Why have you returned to the C-segment with Pulsar?
We had Almera and Almera Tino previously in Europe and we had a structured line-up in what was a more stable segment. That segment evolved over time and we took the decision to leave it. It was a very bold decision at the time – a lot of people were uncertain but it was absolutely the right decision to take an unconventional approach.
Why have we returned? There are some key reasons. Firstly, we have the conditions within the company to do it – we are far more financially stable globally to make the right investments now. If I’m being brutally honest, when we were launching Almera the company wasn’t in good health.
Secondly, the car can lead off the back of a successful Qashqai as the Pulsar is leveraging the technology found in the crossover model. But, more importantly, there is a part of the market that isn’t open to crossovers or SUVs. We know that in the UK 18 per cent of the market is C-segment hatchback, not crossovers. We also know that two-thirds of customers who wish to move out of B-segment stop and choose a C-segment hatch. We also have plans to grow in fleet so we need this car.
How important is Pulsar in your model range?
Pulsar allows us to complete our model range and C-segment hatch was an obvious hole in our line-up. If you look at our range, we are very strong in crossovers – Qashqai is a resounding success, Juke is another winner and we have just launched X-Trail. And then we have an almost parallel line-up of more conventional products and Pulsar will complement Micra and Note.

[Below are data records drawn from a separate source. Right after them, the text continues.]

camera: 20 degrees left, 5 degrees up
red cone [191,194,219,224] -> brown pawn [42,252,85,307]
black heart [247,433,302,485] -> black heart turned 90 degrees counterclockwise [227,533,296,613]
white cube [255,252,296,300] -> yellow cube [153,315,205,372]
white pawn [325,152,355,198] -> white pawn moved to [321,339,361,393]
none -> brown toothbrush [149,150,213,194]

Pulsar’s clever safety systems are only on the high-spec version – will this put customers off?
We learnt a very good lesson with Qashqai – the high-end mix is 40 per cent! Qashqai rivals the Volkswagen Golf while Pulsar comes underneath and rivals the Kia Cee’d, Hyundai i30 and Toyota Auris. If we put all the equipment into all versions, we wouldn’t be able to sustain it with the price positioning. I suspect we will get a much richer mix with Pulsar.
Are there any other markets that won’t touch SUVs leaving you with holes?

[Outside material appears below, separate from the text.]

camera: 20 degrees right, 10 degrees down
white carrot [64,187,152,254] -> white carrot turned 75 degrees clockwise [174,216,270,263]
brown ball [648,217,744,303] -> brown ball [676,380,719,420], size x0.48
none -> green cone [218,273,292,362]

I think we now have the line-up to cover our market share ambition in Europe (five per cent by 2016). You can keep chasing share by introducing more and more products but that doesn’t help you to drive clarity of the brand and profits. We now have our coverage right and Pulsar is probably the biggest part of the jigsaw remaining to reach our target market share.

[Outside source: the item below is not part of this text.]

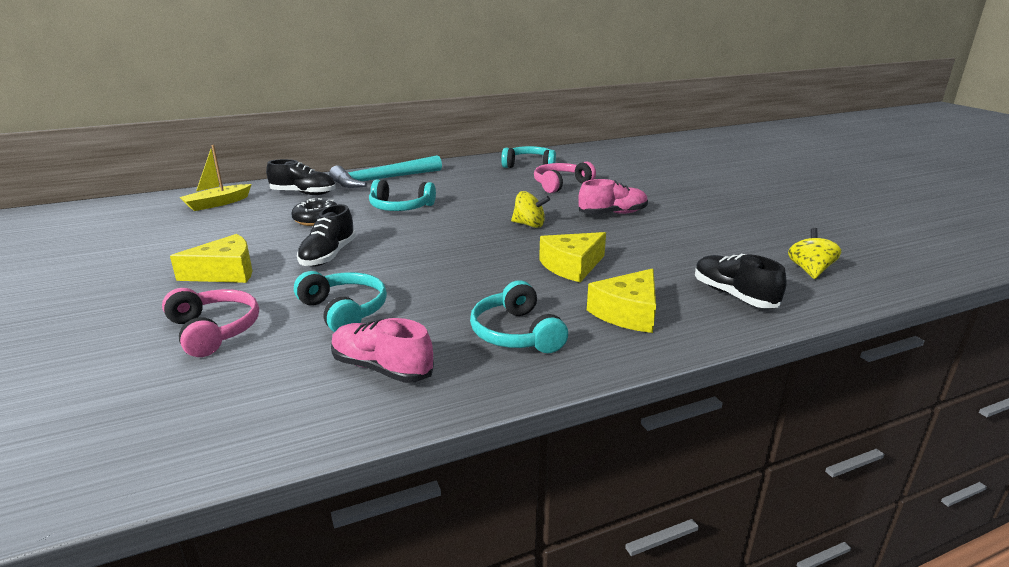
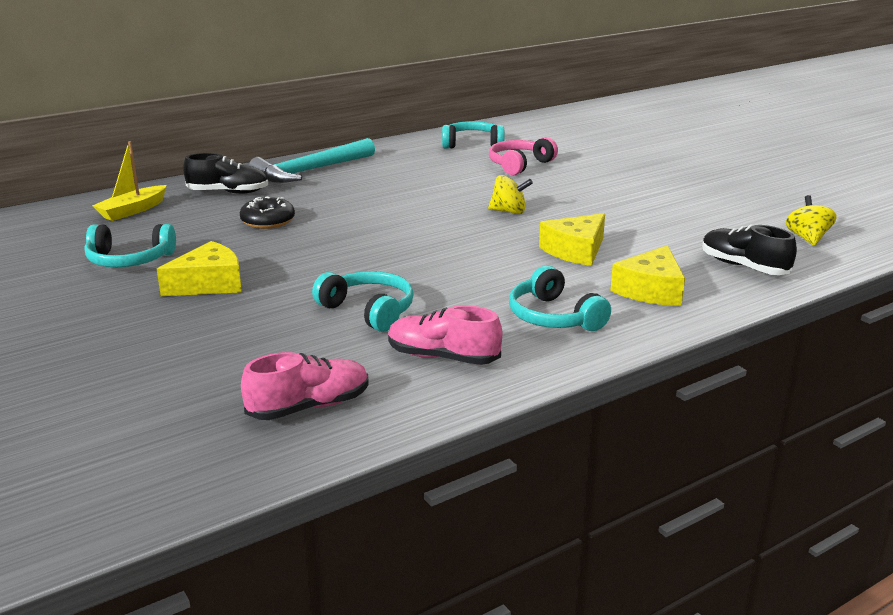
camera: 10 degrees left, 0 degrees up
pink headphones [162,288,259,357] -> none
black shoe [297,204,356,267] -> none
turquoise headphones [369,179,436,211] -> turquoise headphones moved to [84,224,176,267]
pink shoe [578,179,648,214] -> pink shoe moved to [241,352,368,420]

Could there be an estate version?
Estate versions of C-segment hatchbacks do very well in certain markets – take Germany for instance. We haven’t ruled it out but it isn’t in the current plan. Nissan moved out of the C-segment and now it has returned because it has recognised an opportunity.
Are there any other segments Nissan thinks it could return to again? The D-segment for instance?
We took absolutely the right decision in leaving the D-segment. There were some very tough discussions about whether we should have replaced the Primera – but I think it was right that we didn’t. New segments have emerged, crossovers have taken over a lot of the D-segment’s market and premium brands have polarised the D-segment – just look at the emergence of Audi. With the massive growth in brands like Audi and BMW, the rest of the sector is being compressed. I question the viability of Nissan operating in this segment, especially with the sales channel mix we would have to operate in. I don’t think we will be returning to this sector.